Os resultados, publicados na revista especializada Ginecologia e Obstetrícia, mostram que cerca de 5% das mulheres que engravidaram com seus próprios óvulos por meio de FIV desenvolveram pré-eclampsia, comparadas aos quase 17% de mulheres que utilizaram óvulos doados. As últimas também apresentaram maior probabilidade de sofrer de pressão alta sem problemas renais e a dar à luz prematuramente.

As descobertas também mostraram que as mulheres que engravidaram utilizando embriões previamente congelados corriam mais riscos de ter o problema do que as que utilizaram embriões frescos. Embora este não tenha sido o intuito inicial das pesquisas, Klatsky disse que este é um efeito que vale a pena ser analisado em estudos posteriores.

O especialista também afirmou que as descobertas apontam que talvez os médicos devessem ficar de olhos atentos às pacientes que engravidaram utilizando óvulos doados para garantir que elas não comecem a desenvolver os sinais de pré-eclampsia.

Sacha Krieg, obstetra que pesquisa sobre infertilidade no Centro Médico da Universidade do Kansas e que não participou da pesquisa, concorda que os médicos deveriam aconselhar suas pacientes quando ao risco de pré-eclampsia e monitorá-las mais de perto durante toda a gravidez.

Ela também advertiu que é preciso ter cautela em não tirar conclusões a partir de um estudo tão pequeno. Em vez de olhar para o passado, analisando registros de mulheres que já deram à luz, ela espera que novos estudos sejam feitos com mulheres que acabam de engravidar. Apesar de mais difíceis de serem conduzidos, eles podem oferecer informações mais precisas aos pesquisadores.

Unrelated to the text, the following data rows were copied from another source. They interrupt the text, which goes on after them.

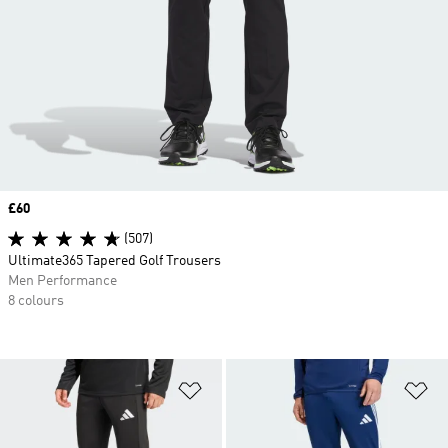
Price
£60
(507)
Ultimate365 Tapered Golf Trousers
Men Performance
8 colours
Add to Wishlist
Ad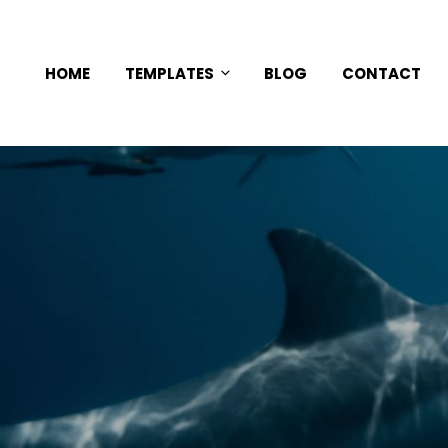
HOME
TEMPLATES
BLOG
CONTACT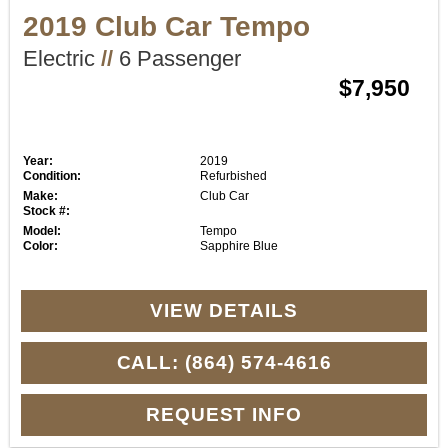
2019 Club Car Tempo
Electric
//
6 Passenger
$7,950
Year:
2019
Condition:
Refurbished
Make:
Club Car
Stock #:
Model:
Tempo
Color:
Sapphire Blue
VIEW DETAILS
CALL: (864) 574-4616
REQUEST INFO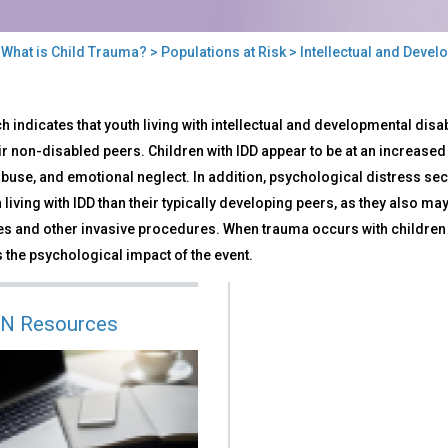
>
What is Child Trauma?
>
Populations at Risk
> Intellectual and Develo
llectual
 indicates that youth living with intellectual and developmental disab
ir non-disabled peers. Children with IDD appear to be at an increased 
elopmental
abuse, and emotional neglect. In addition, psychological distress
bilities
 living with IDD than their typically developing peers, as they also 
s and other invasive procedures. When trauma occurs with children and
the psychological impact of the event.
N Resources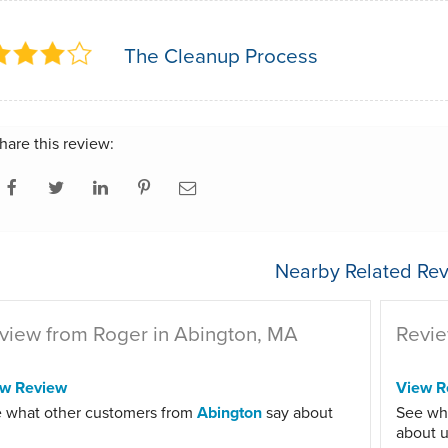
The Cleanup Process
hare this review:
Nearby Related Rev
view from Roger in Abington, MA
Revie
ew Review
View R
 what other customers from
Abington
say about
See wh
about u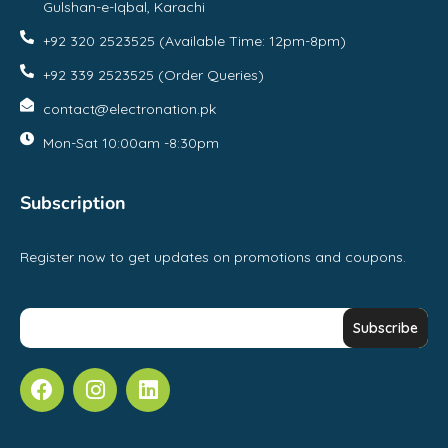
Gulshan-e-Iqbal, Karachi
+92 320 2523525 (Available Time: 12pm-8pm)
+92 339 2523525 (Order Queries)
contact@electronation.pk
Mon-Sat 10:00am -8:30pm
Subscription
Register now to get updates on promotions and coupons.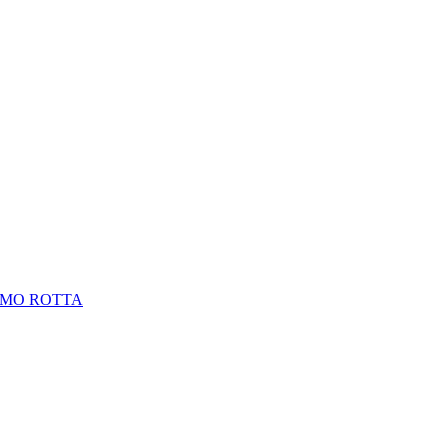
LMO ROTTA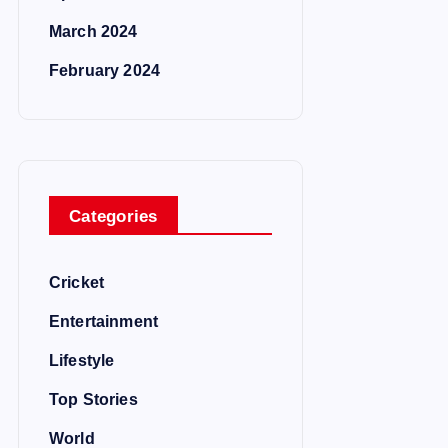
March 2024
February 2024
Categories
Cricket
Entertainment
Lifestyle
Top Stories
World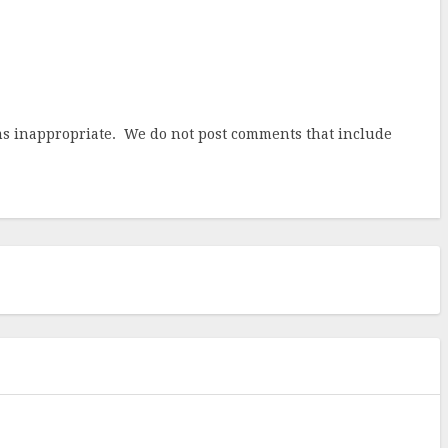
ems inappropriate. We do not post comments that include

Klatsky e Krieg esperam que este estudo dê mais dicas aos pesquisadores sobre o desenvolvimento da pré-eclampsia. Ter mais informações poderia ajudar os médicos a “desenvolver melhores tratamentos e formas de prevenir o problema, além de melhores maneiras de aconselhar as pacientes quanto aos riscos”, disse Klatsky.

Sinais continuam a indicar que a pré-eclampsia tem alguma ligação com as reações do sistema imunológico ao reconhecer células estranhas. Para Krieg, a hipótese faz sentido.

“Já é sabido que a resposta imunológica é importante tanto na implantação quando no desenvolvimento do feto”, ele diz.

Os médicos precisam aprender mais quanto à implantação no feto no útero, ele adicionou, pois é nesta fase que os primeiros estágios de pré-eclampsia aparecem, mesmo se as mulheres só mostrem sintomas da doença mais tarde.

Katsky defende que a mensagem principal do estudo é: os médicos deveriam estar atentos quando aos possíveis riscos.

“Isto é muito interessante, pois dá nova luz sobre a causa potencial desta doença comum”.